MEG: Analysis shows that MEG is not usable in this application because the sharp
spectral features of the absorption coefficient of gases are represented within MEG
theory as an average absorption coefficient over the optical detection bandwidth. A
secondary difficulty arises from the lack of high power lasers operating at wavelengths
that coincides with molecular absorption lines in the hot gas.
Rayleigh Scattering: Applying corrections for the temperature-dependence of the
scattering cross-section, it has been possible to determine the temperature of the
combustion standard with an uncertainty of approximately 1%. The temperature
dependence of the scattering cross-section arises from changes in the mean molecular
polarisability and anisotropy and can amount to 2% between flame and room
temperatures. Using a pulse Nd-YAG laser operating at 532 nm and high linearity
silicon detectors, the Rayleigh scattering experimental system has been optimised.

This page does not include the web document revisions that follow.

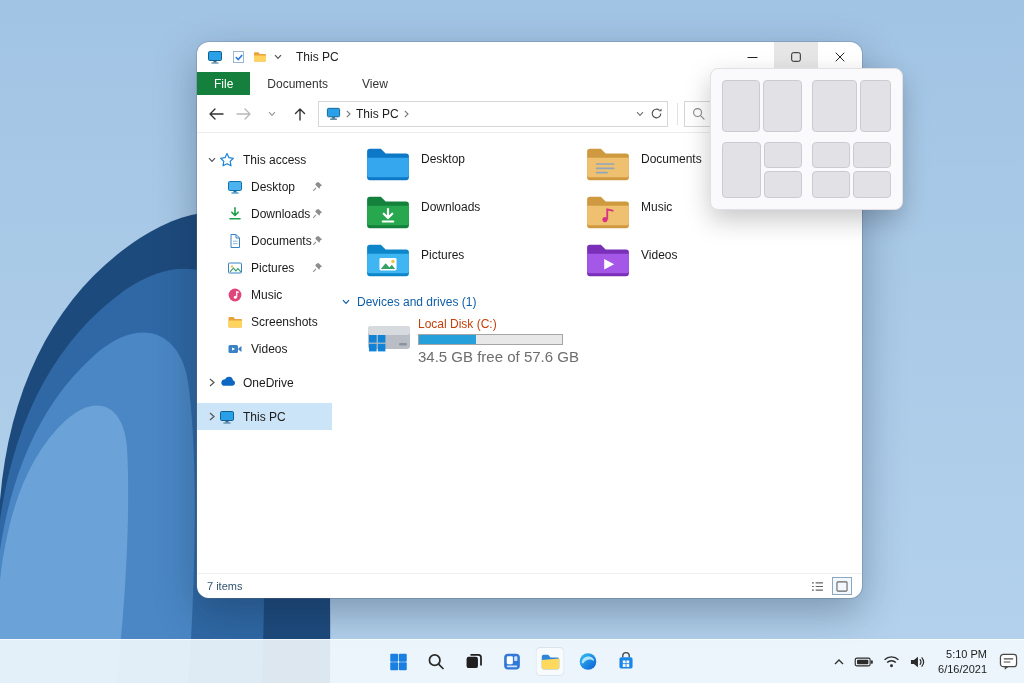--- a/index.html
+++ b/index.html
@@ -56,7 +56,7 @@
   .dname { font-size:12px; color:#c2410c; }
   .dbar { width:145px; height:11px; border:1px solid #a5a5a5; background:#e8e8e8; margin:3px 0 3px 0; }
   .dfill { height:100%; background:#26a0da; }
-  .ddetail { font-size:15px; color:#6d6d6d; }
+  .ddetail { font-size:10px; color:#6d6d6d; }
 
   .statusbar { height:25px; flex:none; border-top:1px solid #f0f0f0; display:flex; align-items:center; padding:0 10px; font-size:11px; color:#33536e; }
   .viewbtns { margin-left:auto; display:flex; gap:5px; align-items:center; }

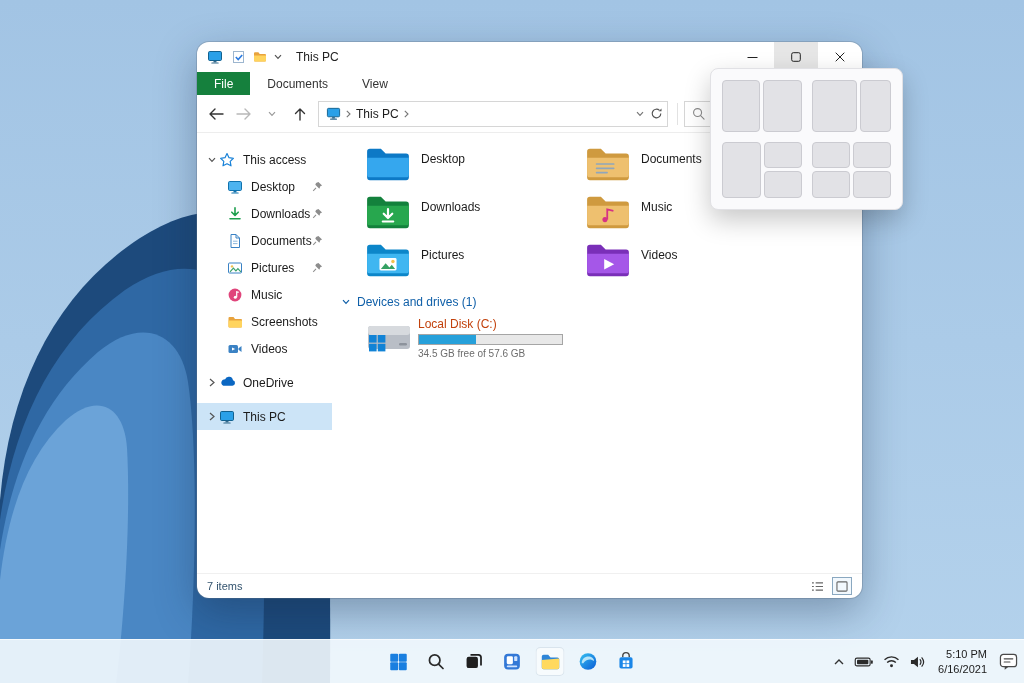--- a/index.html
+++ b/index.html
@@ -75,8 +75,8 @@
   .snap.grid4 { display:grid; grid-template-columns:1fr 1fr; grid-template-rows:1fr 1fr; gap:3px; }
 
   
-  .taskbar { position:absolute; left:0; right:0; bottom:0; height:44px;
-    background:rgba(242,248,253,.9); border-top:1px solid rgba(255,255,255,.65); }
+  .taskbar { position:absolute; left:0; right:0; bottom:0; height:28px;
+    background:rgba(242,248,253,.9); border-top:1px solid rgba(255,255,255,.65);border-radius:6px; }
   .tbcenter { position:absolute; left:50%; top:0; height:100%; transform:translateX(-50%);
     display:flex; align-items:center; gap:9px; }
   .tbtn { width:29px; height:29px; border-radius:5px; display:flex; align-items:center; justify-content:center; }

Temperatures measured over a three-month interval are shown to be reproducible to
better than 0.4% demonstrating the suitability of the McKenna burner as a combustion
standard.
Photo-Acoustic: By measuring the transit time of a spark-induced sound wave past two
parallel probe beams, the temperature has been determined with an uncertainty of
approximate 1%.
Flame temperatures measured by the photo-acoustic and Rayleigh scattering
thermometry system show good agreement. For high airflow rates the agreement is
better than 1% of temperature, but for low airflow rates, photo-acoustic temperatures are
approximately 3.6% higher than the Rayleigh temperatures. Further work is needed to
understand this discrepancy.